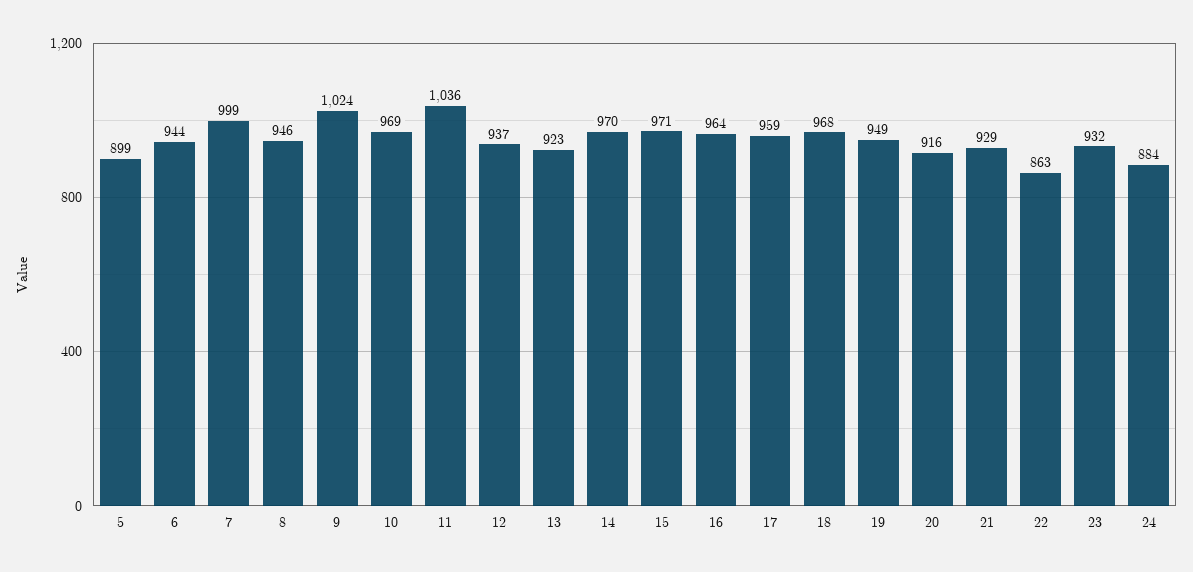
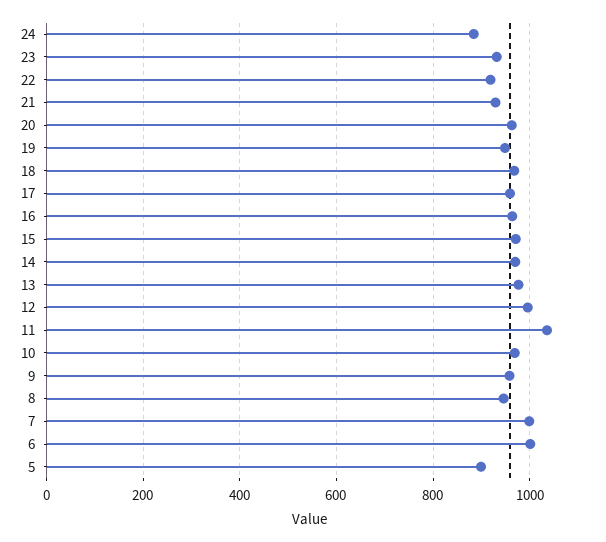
  {
    "5": 899,
-   "6": 944,
+   "6": 1000,
    "7": 999,
    "8": 946,
-   "9": 1024,
+   "9": 960,
    "10": 969,
    "11": 1036,
-   "12": 937,
+   "12": 1000,
-   "13": 923,
+   "13": 980,
    "14": 970,
    "15": 971,
    "16": 964,
    "17": 959,
    "18": 968,
    "19": 949,
-   "20": 916,
+   "20": 960,
    "21": 929,
-   "22": 863,
+   "22": 920,
    "23": 932,
    "24": 884
  }

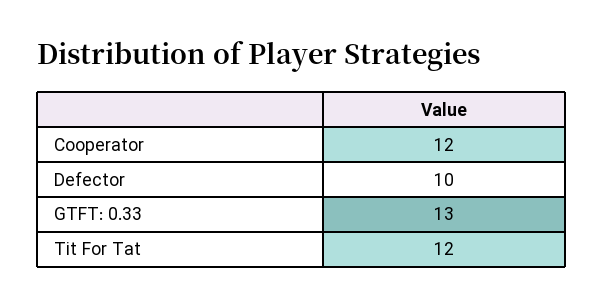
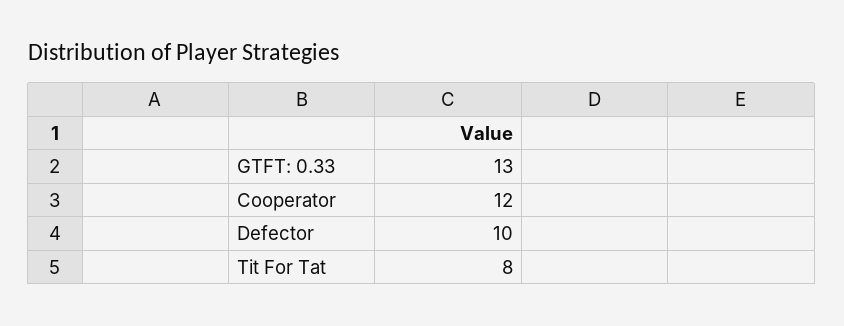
  {
    "Cooperator": 12,
    "Defector": 10,
    "GTFT: 0.33": 13,
-   "Tit For Tat": 12
+   "Tit For Tat": 8
  }

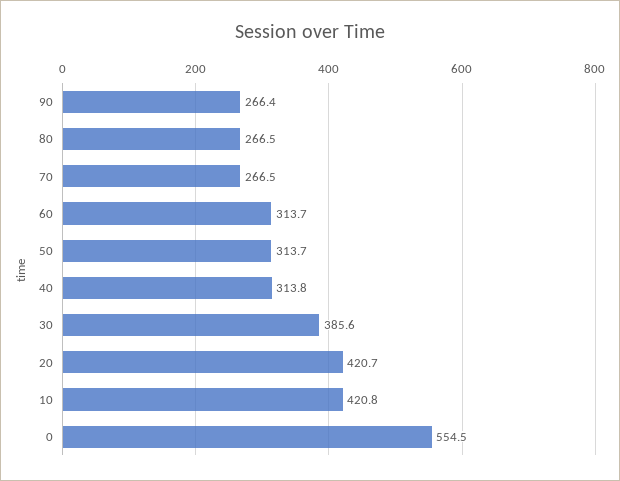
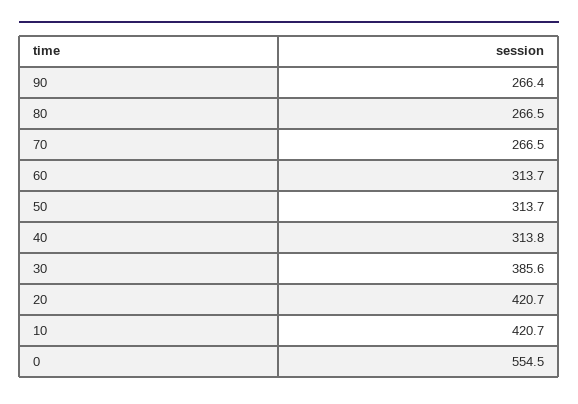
  {
    "90": 266.4,
    "80": 266.5,
    "70": 266.5,
    "60": 313.7,
    "50": 313.7,
    "40": 313.8,
    "30": 385.6,
    "20": 420.7,
-   "10": 420.8,
+   "10": 420.7,
    "0": 554.5
  }

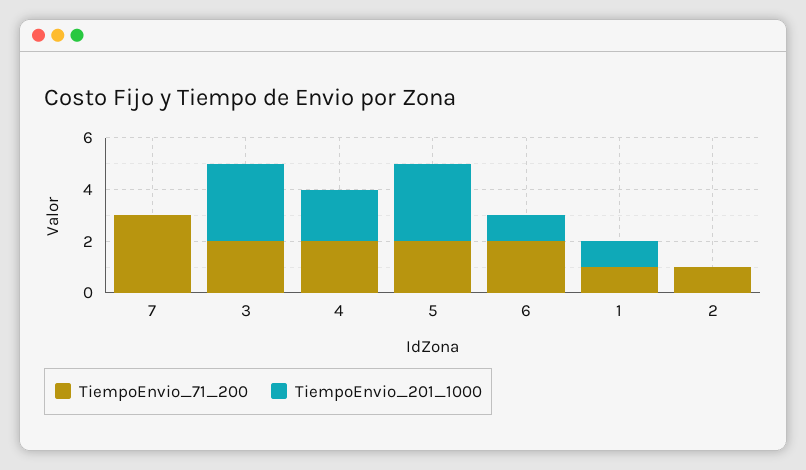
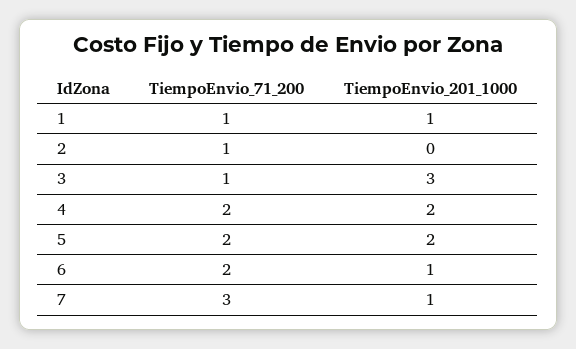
  {
    "TiempoEnvio_71_200": {
      "7": 3,
-     "3": 2,
+     "3": 1,
      "4": 2,
      "5": 2,
      "6": 2,
      "1": 1,
      "2": 1
    },
    "TiempoEnvio_201_1000": {
-     "7": 0,
+     "7": 1,
      "3": 3,
      "4": 2,
-     "5": 3,
+     "5": 2,
      "6": 1,
      "1": 1,
      "2": 0
    }
  }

###

EXERCISE DETAILS:
Print all records word for word, no images.

OUTPUT OF THE EXERCISE:
  {
    "5": 899,
-   "6": 944,
+   "6": 1000,
    "7": 999,
    "8": 946,
-   "9": 1024,
+   "9": 960,
    "10": 969,
    "11": 1036,
-   "12": 937,
+   "12": 1000,
-   "13": 923,
+   "13": 980,
    "14": 970,
    "15": 971,
    "16": 964,
    "17": 959,
    "18": 968,
    "19": 949,
-   "20": 916,
+   "20": 960,
    "21": 929,
-   "22": 863,
+   "22": 920,
    "23": 932,
    "24": 884
  }

  {
    "Cooperator": 12,
    "Defector": 10,
    "GTFT: 0.33": 13,
-   "Tit For Tat": 12
+   "Tit For Tat": 8
  }

  {
    "90": 266.4,
    "80": 266.5,
    "70": 266.5,
    "60": 313.7,
    "50": 313.7,
    "40": 313.8,
    "30": 385.6,
    "20": 420.7,
-   "10": 420.8,
+   "10": 420.7,
    "0": 554.5
  }

  {
    "TiempoEnvio_71_200": {
      "7": 3,
-     "3": 2,
+     "3": 1,
      "4": 2,
      "5": 2,
      "6": 2,
      "1": 1,
      "2": 1
    },
    "TiempoEnvio_201_1000": {
-     "7": 0,
+     "7": 1,
      "3": 3,
      "4": 2,
-     "5": 3,
+     "5": 2,
      "6": 1,
      "1": 1,
      "2": 0
    }
  }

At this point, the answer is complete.